There is one other point which was raised by the right hon. Member for West Stirling, and that concerns the Co-operative Wholesale Society. He asked whether Sub-section (2, a) of Clause 2 meant that if a contract was placed with the Cooperative Wholesale Society by a local authority a member of a retail society who was a member of that authority would be debarred from voting because of his interest. I am advised that that would not in fact be the case. Under that Clause a member is reckoned as having an interest if he is a member of a company with which a contract is made. A member of a retail society would not be disqualified if the council placed a contract with the wholesale society of which he himself was not a member.
§ Mr. Gallacher
It speaks of "the society of which he is a member." If he is a member of the Scottish Wholesale Society does it apply there?
§ Mr. Colville
I am advised that the fact that the contract was placed with the wholesale society would not disqualify the member of the retail society.
§ Mr. Westwood
Is it not a fact that under the system of co-operation no individual member of a co-operative society is a member of the wholesale society? If his own society is a member of the S.C.W.S. or the C.W.S. he would not be cut out.
§ Mr. Colville
I think it is clear that he would not be cut out. The right hon. Gentleman has some doubt. He asked what was meant by nominee. The purpose is to avoid a holding company being formed simply to avoid the law.
§ Mr. Kirkwood
Supposing there is a local co-operative society, not the wholesale society, and it owns a creamery and supplies not only the local schools but the county schools with milk. How will members of the co-operative society who are also members of the town council or the county council stand in relation to that?
§ Mr. Colville
I should not like to answer that question without looking into the point more carefully. It would depend on the actual circumstances of the contract. The hon. Member for Hamilton (Mr. Graham) asked in relation to Sub-section (1) of Clause 2 what was the meaning of the words "or other matter." The Clause reads:If a member of a county council, a town council or a district council has any pecuniary interest direct or indirect in any contract or proposed contract or other matter and is present at a meeting of the council at which the contract or other matter.The words "or other matter" are intended to cover such things as public assistance or the rents of houses.
§ Mr. Colville
Yes, but we need to put in these words in order to make sure that the position is covered under this Clause. I think that is the real reason for inserting those words at that point. A number of other points which have been raised might very well be discussed when we get this Bill in the Scottish Standing Committee.
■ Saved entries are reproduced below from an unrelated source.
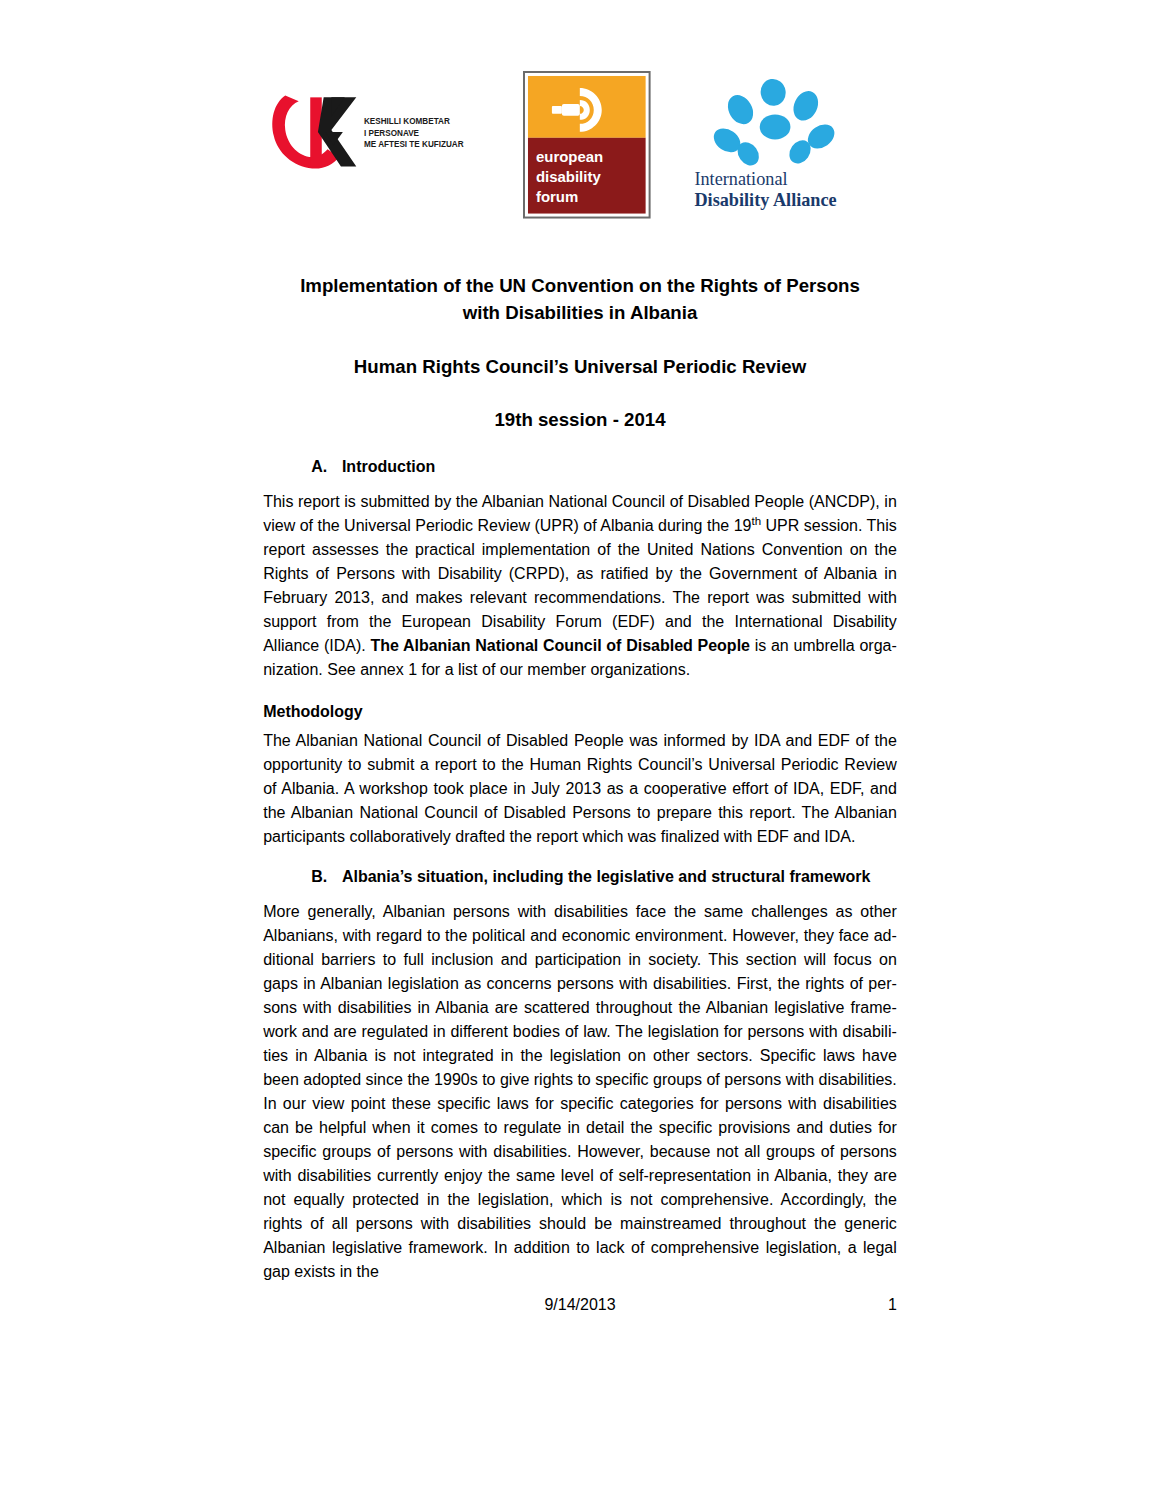KESHILLI KOMBETAR I PERSONAVE ME AFTESI TE KUFIZUAR
european disability forum
International Disability Alliance
Implementation of the UN Convention on the Rights of Persons with Disabilities in Albania
Human Rights Council’s Universal Periodic Review
19th session - 2014
A. Introduction
This report is submitted by the Albanian National Council of Disabled People (ANCDP), in view of the Universal Periodic Review (UPR) of Albania during the 19th UPR session. This report assesses the practical implementation of the United Nations Convention on the Rights of Persons with Disability (CRPD), as ratified by the Government of Albania in February 2013, and makes relevant recommendations. The report was submitted with support from the European Disability Forum (EDF) and the International Disability Alliance (IDA). The Albanian National Council of Disabled People is an umbrella organization. See annex 1 for a list of our member organizations.
Methodology
The Albanian National Council of Disabled People was informed by IDA and EDF of the opportunity to submit a report to the Human Rights Council’s Universal Periodic Review of Albania. A workshop took place in July 2013 as a cooperative effort of IDA, EDF, and the Albanian National Council of Disabled Persons to prepare this report. The Albanian participants collaboratively drafted the report which was finalized with EDF and IDA.
B. Albania’s situation, including the legislative and structural framework
More generally, Albanian persons with disabilities face the same challenges as other Albanians, with regard to the political and economic environment. However, they face additional barriers to full inclusion and participation in society. This section will focus on gaps in Albanian legislation as concerns persons with disabilities. First, the rights of persons with disabilities in Albania are scattered throughout the Albanian legislative framework and are regulated in different bodies of law. The legislation for persons with disabilities in Albania is not integrated in the legislation on other sectors. Specific laws have been adopted since the 1990s to give rights to specific groups of persons with disabilities. In our view point these specific laws for specific categories for persons with disabilities can be helpful when it comes to regulate in detail the specific provisions and duties for specific groups of persons with disabilities. However, because not all groups of persons with disabilities currently enjoy the same level of self-representation in Albania, they are not equally protected in the legislation, which is not comprehensive. Accordingly, the rights of all persons with disabilities should be mainstreamed throughout the generic Albanian legislative framework. In addition to lack of comprehensive legislation, a legal gap exists in the
9/14/2013
1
In the main I would agree with those Members who say that it is very necessary to preserve the purity of local government administration, and at the same time to do it in a way that is fair to those who give up their time to that work. I have a very high regard for those of all parties who give their time to local administration. I do not suppose there is any other country in the world in which local administration is so fairly carried on as in this country—and by this country I mean both sides of the Border. But I am anxious to see that in Scotland those engaged in local administration do not fall under an unfair disability, and I believe that in this Bill we have a Measure which will put them in a fair position and will avoid the dangers which would undoubtedly exist if the law is not altered. The position of those who are members of co-operative societies, the 2338 position of those who are living in council houses and the position of those receiving public relief—all those points have been considered, and if the Bill does not go as far as some hon. Members would like, at least it makes a considerable advance; and I hope that after the discussion upon the various points which will arise in Committee it will emerge a Measure which will really be helpful to local administration in Scotland. I think the House in general has welcomed the introduction of the Bill, and I am glad to have heard the speeches which have been made upon it.
§ Question, "That the Bill be now read a Second time," put, and agreed to.
§ Bill read a Second time, and committed to a Standing Committee.